Sie schluderte die verregnete Straße von der Uni entlang, bis sie endlich an ihrem Familienhaus ankam. Der Schlüssel in dem alten Schloss knarrtschte und schneller als Mary gucken konnte lag sie in ihrem kuscheligem Bett. Sie starrte die Decke an, bis sie an ihrem Finger etwas spürte. Es war der Zettel des Typens, der wieder zusammengeknüllt aus ihrer Jackentasche gerollt ist und erst jetzt bemerkte sie, dass sie noch all ihre Klamotten anhatte. Als sie das gelbe Etwas genauer ansah, erkannte sie auf der nach außen zeigenden Seite eine Zahl. Aufgefaltet entdeckte sie, dass der Zettel beidseitig beschrieben war, auf der noch nicht gelesenen Seite mit einer Telefonnummer - seiner Telefonnummer. Unbewusst griff sie in ihre andere Jackentasche, zog ihr Handy heraus und schon hatte sie die Nummer in der Leitung...
"Hallo?",
meldete sich eine rauchige Jungenstimme. Mary wusste nicht, ob es seine war, denn sie hatten schließlich nie miteinander gesprochen.
"Ich habe einen Zettel gefunden, bin mir aber nicht sicher, ob er für mich bestimmt ist.",
tastete sie sich langsam heran. Kurz herrschte eine Stille, die sich für sie wie ein tiefes Loch anfühlte. Mit jedem Moment anhaltender Stille wurde das Loch tiefer, bis es unterbrach. Etwas Lautes brachte Mary zum erschrecken, es kam von ihrem Fenster. Ihr Blick konnte so schnell gar nicht realisieren was es war, ein Vogel, ein Stein? Als sie sich wieder auf das Handy konzentrierte, merkte sie, dass das Gespräch nun endgültig abgebrochen war. Sie fluchte leise vor sich hin, "Arschloch". Erst machte er sich so eine Mühe, und dann ließ er sie sitzen. Obwohl sie nichts von Gefühlen hielt, empfand ihr Gemüt gerade eine enttäuschte Stimmung, doch auch diese verflog, als wieder etwas gegen die Zimmerscheibe knallte. Nun reichte es ihr. Während sie wütend zum Fenster stapfte und sich vorbereitete, die Nachbarskinder anzuschreien, sie in Ruhe zu lassen, konnte sie es umso weniger fassen, als sie unten auf der Wiese sah, wer dort stand. Er. Er stand mitten in ihrem Garten, vor ihrem Haus, vor ihrem Zimmer und nahezu vor ihr. Es schwirrten ihr tausend Fragen im Kopf herum - Woher wusste er, wo sie wohnt? Warum ist er hier hingekommen? Wie sollte sie nun reagieren? Die letzte Frage wurde Mary abgenommen, als er zwinkerte und mit seinem Zeigefinger andeutete, dass sie runter zu ihm kommen sollte. Sie zögerte, denn was ist, wenn es vielleicht ein Serienkiller mit bösen Absichten ist? Mal wieder schüttelte sie ihren Kopf, dies tat sie öfters, wenn sie merkte, dass ihre Gedanken absurd waren. Sie zog sich ihre Jacke aus, denn das Adrenalin erwärmte ihren Körper schon unangenehm heiß, bevor sie die Treppen vorsichtig runter Richtung Garten lief. Als sie im lichtdurchfluteten Wohnzimmer ankam, blickte sie noch mehrmals durch die klare, gläserne Terassentür, bevor sie sie letztendlich öffnete.

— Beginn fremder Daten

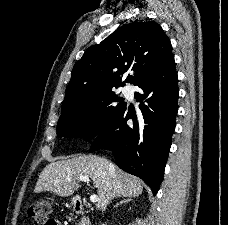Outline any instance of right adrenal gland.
I'll return each instance as SVG.
<instances>
[{
  "mask_svg": "<svg viewBox=\"0 0 228 225\" xmlns=\"http://www.w3.org/2000/svg\"><path fill=\"white\" fill-rule=\"evenodd\" d=\"M129 201H133V199H123V201H120V203H116L114 207H118V205H123V203H129Z\"/></svg>",
  "mask_w": 228,
  "mask_h": 225,
  "instance_id": "1",
  "label": "right adrenal gland"
}]
</instances>
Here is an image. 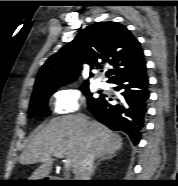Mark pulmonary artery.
<instances>
[{
    "instance_id": "1",
    "label": "pulmonary artery",
    "mask_w": 178,
    "mask_h": 186,
    "mask_svg": "<svg viewBox=\"0 0 178 186\" xmlns=\"http://www.w3.org/2000/svg\"><path fill=\"white\" fill-rule=\"evenodd\" d=\"M98 86L105 89L108 87V84L104 80H101L98 82Z\"/></svg>"
}]
</instances>
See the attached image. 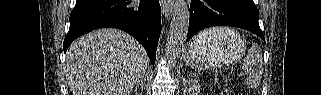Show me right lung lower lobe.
I'll list each match as a JSON object with an SVG mask.
<instances>
[{"label":"right lung lower lobe","instance_id":"1","mask_svg":"<svg viewBox=\"0 0 321 95\" xmlns=\"http://www.w3.org/2000/svg\"><path fill=\"white\" fill-rule=\"evenodd\" d=\"M70 28L63 50L77 37L94 29H121L136 38L145 48L152 64L161 32V8L158 0H77L70 15Z\"/></svg>","mask_w":321,"mask_h":95}]
</instances>
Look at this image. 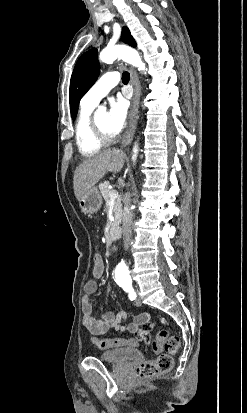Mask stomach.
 <instances>
[{
  "label": "stomach",
  "instance_id": "0dacf381",
  "mask_svg": "<svg viewBox=\"0 0 247 413\" xmlns=\"http://www.w3.org/2000/svg\"><path fill=\"white\" fill-rule=\"evenodd\" d=\"M102 202V196L98 188L93 186V188H90L84 196H81L79 200V207L84 215H93V213H97V211H99Z\"/></svg>",
  "mask_w": 247,
  "mask_h": 413
}]
</instances>
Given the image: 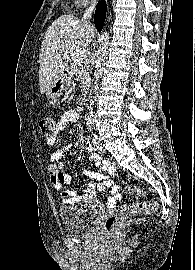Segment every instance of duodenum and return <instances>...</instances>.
Here are the masks:
<instances>
[{
	"instance_id": "1",
	"label": "duodenum",
	"mask_w": 195,
	"mask_h": 270,
	"mask_svg": "<svg viewBox=\"0 0 195 270\" xmlns=\"http://www.w3.org/2000/svg\"><path fill=\"white\" fill-rule=\"evenodd\" d=\"M66 74H68V72H66ZM86 99H87V96H86V94L84 93V94L82 95V101L85 102Z\"/></svg>"
}]
</instances>
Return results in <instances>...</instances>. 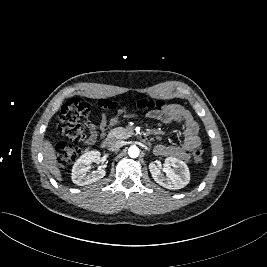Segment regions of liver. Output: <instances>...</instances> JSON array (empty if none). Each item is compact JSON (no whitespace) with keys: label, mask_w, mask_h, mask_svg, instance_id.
<instances>
[{"label":"liver","mask_w":267,"mask_h":267,"mask_svg":"<svg viewBox=\"0 0 267 267\" xmlns=\"http://www.w3.org/2000/svg\"><path fill=\"white\" fill-rule=\"evenodd\" d=\"M43 156L46 168L58 181H62L61 172L57 167L55 150L48 140L43 143Z\"/></svg>","instance_id":"6515ba94"}]
</instances>
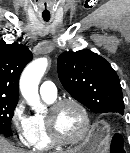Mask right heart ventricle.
I'll list each match as a JSON object with an SVG mask.
<instances>
[{"label":"right heart ventricle","instance_id":"e07e8e85","mask_svg":"<svg viewBox=\"0 0 130 153\" xmlns=\"http://www.w3.org/2000/svg\"><path fill=\"white\" fill-rule=\"evenodd\" d=\"M44 101L48 104H51L55 99H50L42 96ZM31 125V146L36 151H46L51 149L54 146V142L49 136L45 116L41 114H34L30 117Z\"/></svg>","mask_w":130,"mask_h":153}]
</instances>
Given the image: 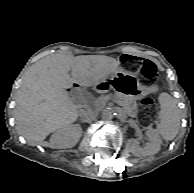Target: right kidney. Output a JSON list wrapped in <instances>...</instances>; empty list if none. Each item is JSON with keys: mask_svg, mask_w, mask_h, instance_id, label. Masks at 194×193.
Here are the masks:
<instances>
[{"mask_svg": "<svg viewBox=\"0 0 194 193\" xmlns=\"http://www.w3.org/2000/svg\"><path fill=\"white\" fill-rule=\"evenodd\" d=\"M82 129L79 125L68 124L57 131L50 137L51 148H71L76 145L81 137Z\"/></svg>", "mask_w": 194, "mask_h": 193, "instance_id": "1", "label": "right kidney"}]
</instances>
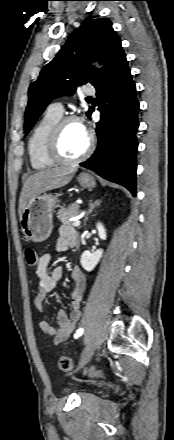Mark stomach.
Returning <instances> with one entry per match:
<instances>
[{
	"instance_id": "1",
	"label": "stomach",
	"mask_w": 174,
	"mask_h": 440,
	"mask_svg": "<svg viewBox=\"0 0 174 440\" xmlns=\"http://www.w3.org/2000/svg\"><path fill=\"white\" fill-rule=\"evenodd\" d=\"M81 186L93 188L96 186L94 177L82 173L77 178ZM59 202L57 195L40 194L30 201L21 215L22 232L33 242L46 240L53 229L52 213Z\"/></svg>"
}]
</instances>
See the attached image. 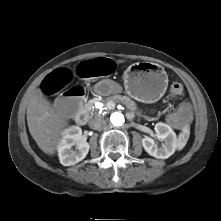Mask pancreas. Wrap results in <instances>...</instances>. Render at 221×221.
Wrapping results in <instances>:
<instances>
[{
  "mask_svg": "<svg viewBox=\"0 0 221 221\" xmlns=\"http://www.w3.org/2000/svg\"><path fill=\"white\" fill-rule=\"evenodd\" d=\"M110 101L124 104L130 111L136 113L137 115H140L141 113V111L138 110L136 103L128 96L114 95L103 100L105 104H107ZM94 102L95 100L93 99L90 100L87 104H85V110L87 111L88 114L95 113V109L93 108Z\"/></svg>",
  "mask_w": 221,
  "mask_h": 221,
  "instance_id": "cf45deb5",
  "label": "pancreas"
}]
</instances>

Zwischen den Rosensträuchern im Garten...
Seelenruhig stand er da, in dem Gang zwischen den von Mary's Mutter hochgeliebten Rosensträuchern. Man hätte diesen Anblick mit dem Finale einer Dating-Wettbewerbssendung aus dem TV vergleichen können, wo die Zuschauer schließlich nur darauf warteten, dass es zu einem innigen Ende kommt. Mit jedem Schritt wurden Mary's Füße zittriger und sie näherte sich dem unbekannten Jungen, bis sie schließlich mit einem Sicherheitsabstand von knapp einer Armlänge vor ihm stehen blieb.